CHARLES FRÉGER: MYSTICAL WILDMAN
An edgy collection characterised by attention to detail and appreciation for substance called for a chronicler with similar preoccupations. The images by Charles Fréger are just as at home in documentary-style publications like National Geographic or fashion magazines Dazed & Confused and Another Magazine. His photographic work often features revealing portraits of exotic characters from around the globe, exploring the value of myth and ritual to human nature.
Fréger was just the man to create a narrative for the bespectacled crew in MYKITA + Maison Martin Margiela designs. The scene of the campaign that appears to document a celestial happening of some kind was captured on a Paris rooftop in the yellow light of January. The participants, their shaded eyes turned skywards, consists of models but also employees from both design houses. The handsome model twins in one of the lead images reference the themes of optical illusion and soul mates from the collection.
MYKITA Journal met with artist and photographer Charles Fréger and got the lowdown on his link to the fashion-world, his fascination with collective identity and the story behind the MYKITA + Maison Martin Margiela campaign.
Photos by Charles Fréger
1. Your images are featured in documentary-style publications like National Geographic, as well as fashion magazines like Dazed&Confused and Another Magazine: What element of your art makes it work in both these scenarios?
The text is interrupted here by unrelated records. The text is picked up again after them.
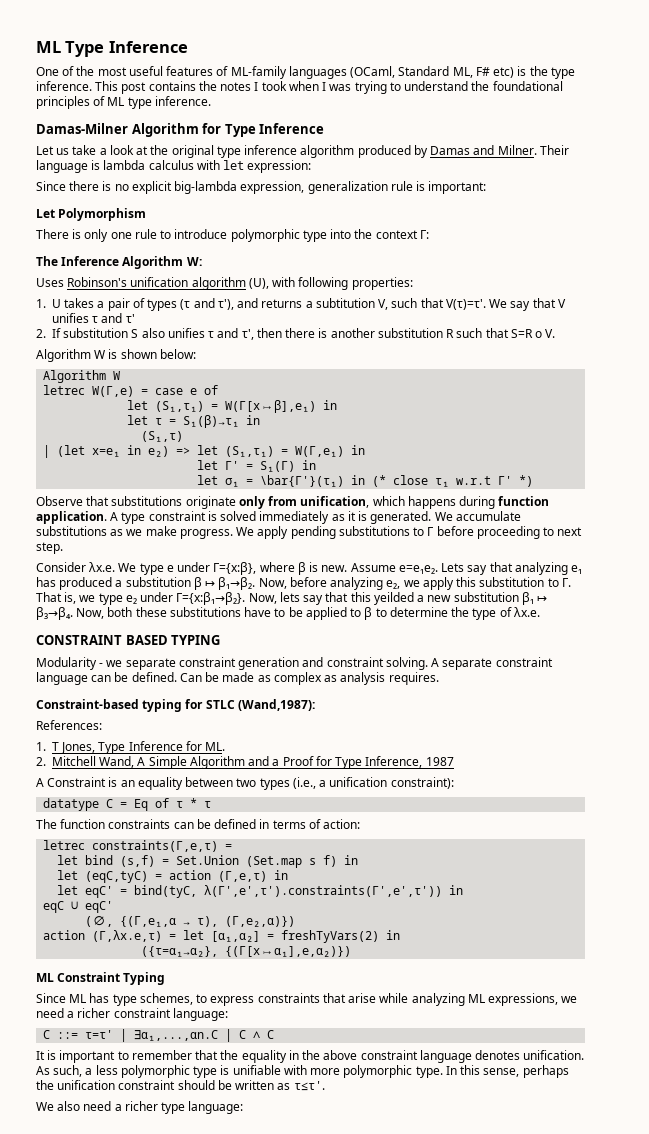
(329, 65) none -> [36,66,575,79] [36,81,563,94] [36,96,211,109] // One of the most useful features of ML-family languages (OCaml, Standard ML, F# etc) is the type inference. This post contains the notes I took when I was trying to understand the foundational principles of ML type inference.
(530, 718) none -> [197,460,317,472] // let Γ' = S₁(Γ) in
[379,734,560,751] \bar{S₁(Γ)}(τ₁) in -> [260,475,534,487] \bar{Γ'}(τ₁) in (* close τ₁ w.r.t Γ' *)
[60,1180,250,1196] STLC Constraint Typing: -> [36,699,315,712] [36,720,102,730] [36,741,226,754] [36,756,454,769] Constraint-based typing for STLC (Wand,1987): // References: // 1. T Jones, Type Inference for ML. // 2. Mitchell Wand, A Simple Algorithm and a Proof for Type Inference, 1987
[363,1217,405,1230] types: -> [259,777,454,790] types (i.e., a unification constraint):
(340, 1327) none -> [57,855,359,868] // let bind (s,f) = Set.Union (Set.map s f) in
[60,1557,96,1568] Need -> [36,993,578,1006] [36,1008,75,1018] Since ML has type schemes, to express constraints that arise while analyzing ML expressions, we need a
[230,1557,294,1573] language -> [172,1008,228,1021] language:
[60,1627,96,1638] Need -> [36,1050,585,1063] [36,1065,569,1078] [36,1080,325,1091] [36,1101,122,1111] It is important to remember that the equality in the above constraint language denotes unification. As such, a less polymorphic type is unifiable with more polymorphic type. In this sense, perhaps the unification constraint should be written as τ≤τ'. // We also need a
Firstly, each project is an experiment and experience for me. My interest for clothing, costumes, and uniforms, which are often very traditional, connects me with ease to fashion-culture. I love to be consistent, maintaining the same practices that have already been tested in various environments. There is a notion about a certain process of shooting, without necessarily being bound to an entirely conceptual project. I like to come up with something more poetic, and I like the idea of communality, which recurs constantly in my creations, be they editorials, or everyday fashion.
2. We’re big fans of your work, which seems to study people in the context of myth, ritual and cultural traditions. Where does this fascination come from?
Between 2004 and 2008, I worked on portraits of royal guards and European republicans, and I would often come across soldiers wearing bearskin caps with ostrich feather plumes, or even tiger skin. I was fascinated with the idea that savagery was one of the essential ingredients for the creation of a formal uniform. From seeing these bearskin hats, woollen outfits, and golden buttons I naturally had the idea to photograph these men who were genuinely in bear costumes, men who were aiming to make an impression, to dominate their fear. And of course, all of this goes back to the dawn of time. And due to my travels, I met many groups where men were dressed as beasts, and some became them.
3. Would you say your portraits are more focused on revealing the individual, or creating a character?
It’s a back-and-forth between the individual and the collective identity, often with contradictory discourse surrounding these two theories. Be it that the identity of the group triumphs over that of the individual, or that the individual reinforces their identity through the existence of the group. Personally, I love the idea that man is a social being; that the identity of something does not exist without belonging to a community. Beyond that, I worked on how one finds their place; how within every society we dress ourselves, we transform ourselves, and we invent personalities: being ourselves, and someone or something else at the same time.
4. You’re the photographer behind our MYKITA + Maison Martin Margiela campaign. Were you excited when you heard about the project?
Oh yes, I really was! This was because I had a great respect for the project, for such a culture of clothing and all the innovations that it shares. I also like that which is highly ritualised within Margiela, the elements of research, experimentation, and a strong link between the piece of clothing and its uses, standards, and the manipulation of these same standards and their usages. This really resonates with my own work.
5. Your images carry a certain mystique, especially the Wilder Mann series. Would you say this is part of your signature and can be found in the campaign?
Yes, to see everyone looking in the same direction, without us knowing for certain what they’re looking at, an eclipse, or just a speck in the sky. I love the idea of communality, the moment where one feels ‘human’ and incredibly small! It’s solemn, powerful, focussing, inspiring.
6. We’d love to know what you’re working on at the moment. Can you tell us something about your upcoming projects?
The next book will be on Breton caps… And I promise that it won’t be any more folkloric than Wilder Mann was. I love Breton caps in that they have a specific, ritualised meaning, worn at a particular age, by a certain type of Breton women, with various fashions from different towns of Brittany. I have taken portraits of around one hundred Breton caps, within around sixty Breton-Celtic groups. It’s less savage than Wilder Mann, and this time it’s exclusively feminine. Nevertheless, there are still hidden beliefs behind this series, be they heathen or not.
About the collection:
The MYKITA + Maison Martin Margiela collection is made up of the ESSENTIAL and the DUAL line. The former speaks to the purists with its pared down aesthetic: a stainless steel frame with a transparent coating to create a just-visible convex body. Monochrome frames and matching lenses equal a pure and radical look. DUAL perfectly encapsulates the witty and subtly strange design that Maison Martin Margiela has always championed. The acetate range in two distinct shapes and five colour-ways presents sets of twin-pairs with opposite yet complementary features.